● **What the task asks**
Print every entry below exactly, leaving out the pictures.

[Page-level text extractions]
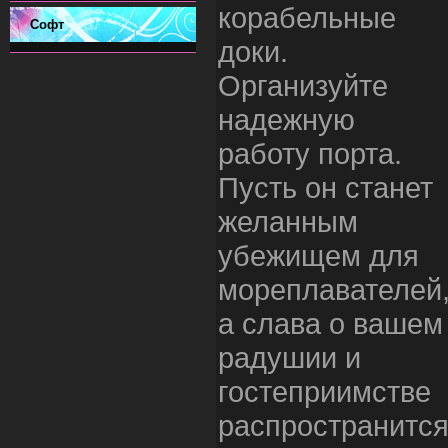
корабельные
Софт
доки.
Организуйте
надежную
работу порта.
Пусть он станет
желанным
убежищем для
мореплавателей
а слава о вашем
радушии и
гостеприимстве
распространитс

● **Answer to the exercise**
корабельные
Софт
доки.
Организуйте
надежную
работу порта.
Пусть он станет
желанным
убежищем для
мореплавателей
а слава о вашем
радушии и
гостеприимстве
распространитс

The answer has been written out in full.